Monday December 12, 5:50 PM
China, Asia must cut dollar exposure - report
SINGAPORE, Dec 12 (Reuters) - China and other east Asian countries must together come up with a plan to slow the rate of accumulation of U.S. dollars and eventually cut their holdings, a leading Chinese government economist was quoted as saying on Monday.
Asian countries "don't need that large an amount of -- more than $2 trillion -- of foreign exchange reserves," Yu Yongding, the only non-ministerial representative on the People's Bank of China's monetary policy committee, told Market News International (MNI) in an interview.
China's reserves alone are likely to exceed $1 trillion leaving the country and its Asian neighbours dangerously exposed to a decline in the dollar, Yu told MNI last week.
China's foreign exchange reserves stood at $769 billion at the end of September, according to the latest official figures, swelling by $159.1 billion in the first nine months of 2005.

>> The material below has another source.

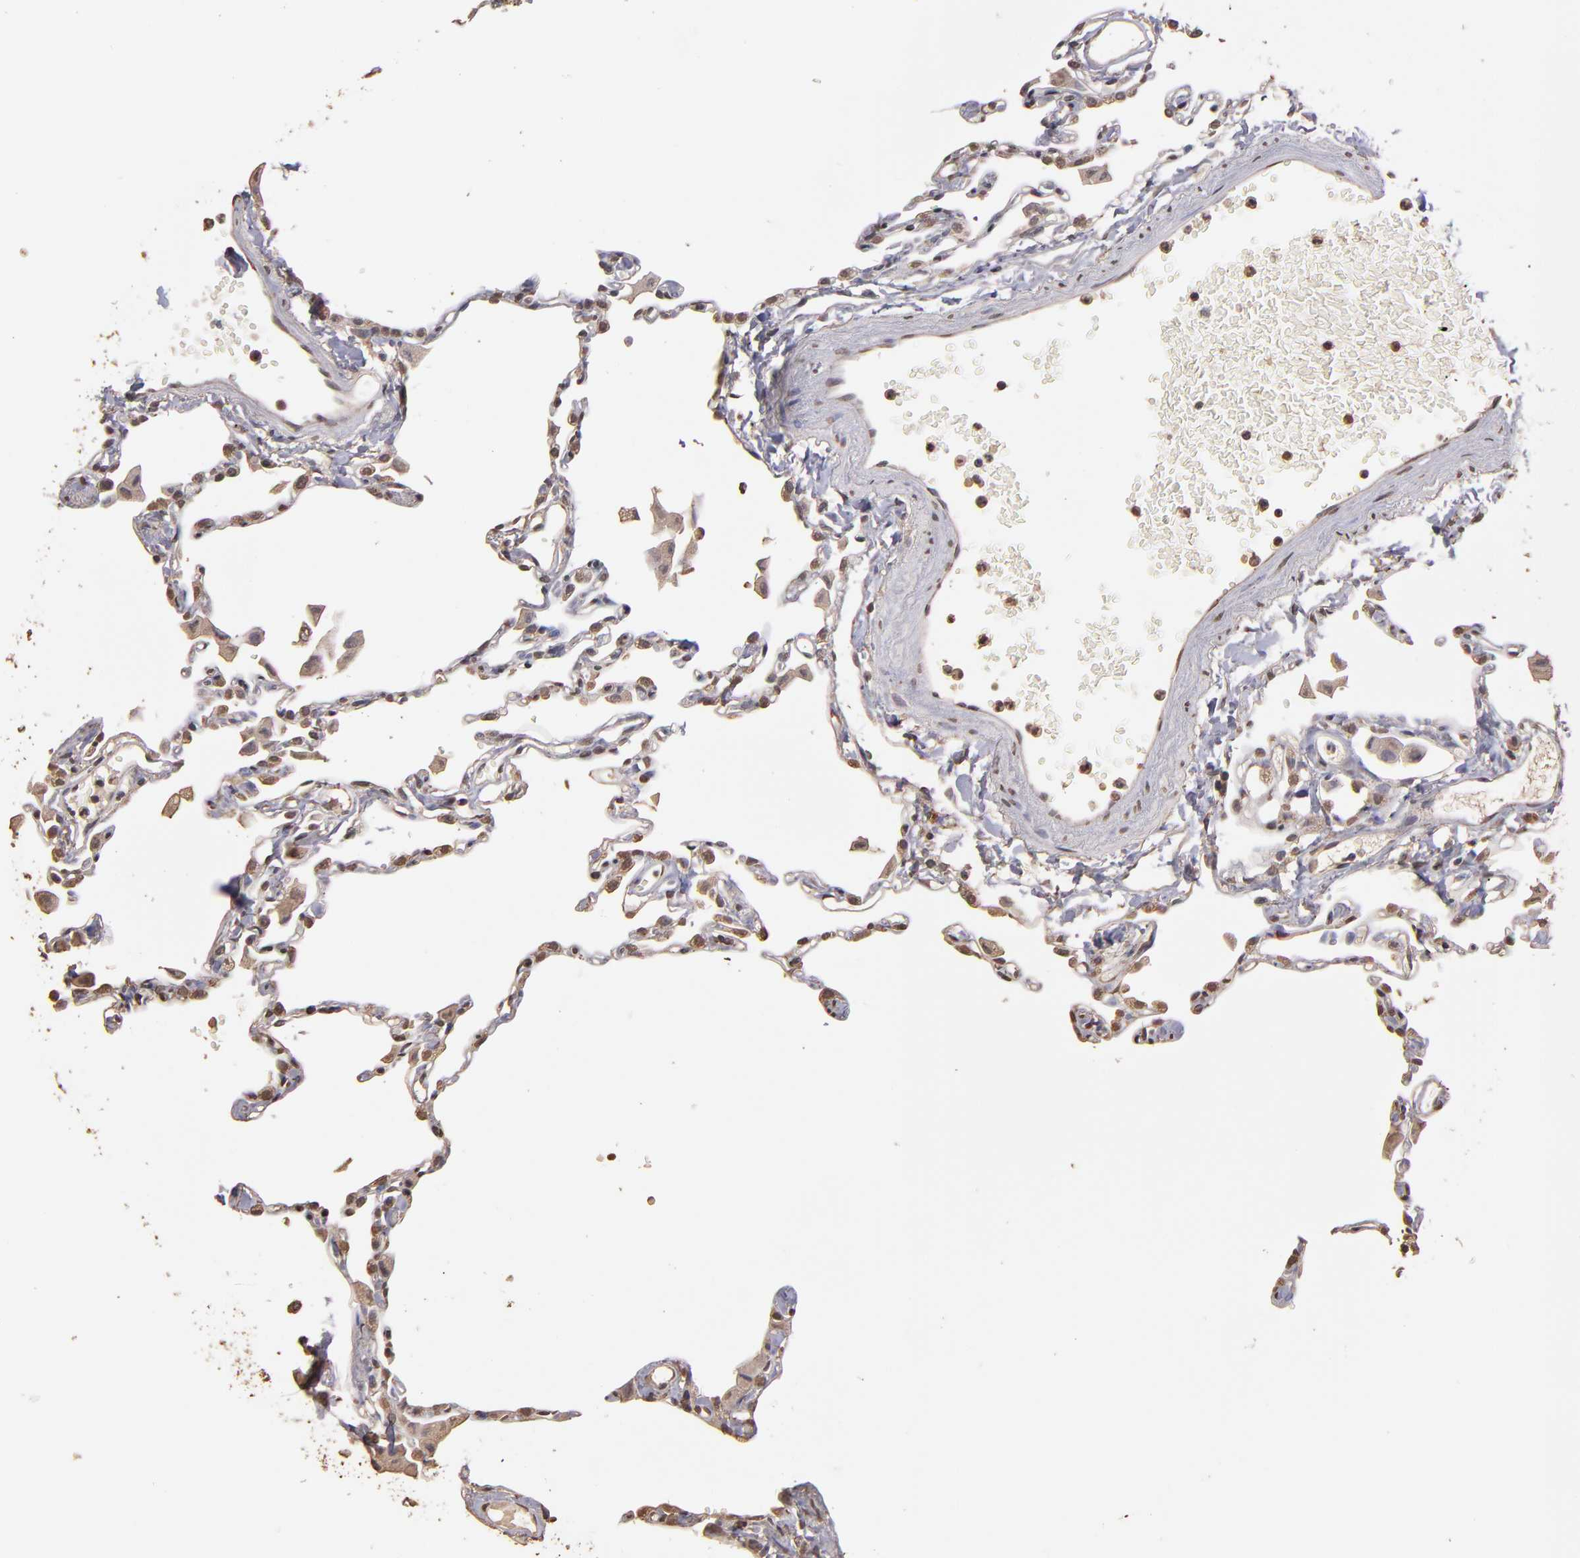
{"staining": {"intensity": "moderate", "quantity": "25%-75%", "location": "cytoplasmic/membranous"}, "tissue": "lung", "cell_type": "Alveolar cells", "image_type": "normal", "snomed": [{"axis": "morphology", "description": "Normal tissue, NOS"}, {"axis": "topography", "description": "Lung"}], "caption": "Lung stained with a brown dye displays moderate cytoplasmic/membranous positive expression in approximately 25%-75% of alveolar cells.", "gene": "OPHN1", "patient": {"sex": "female", "age": 49}}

Yu said the country faced big losses on its reserves if the dollar does decline by as much as 30 percent as many U.S. economists predict.
"That is a very big problem and I think the Chinese government should take some action to reduce the growth rate of the accumulation of foreign exchange reserves as we're still facing the possibility of a big devaluation of the U.S. dollar, so capital loss will be huge," Yu said in the interview.
"If that happens, it will be a tremendous hit to the Chinese economy."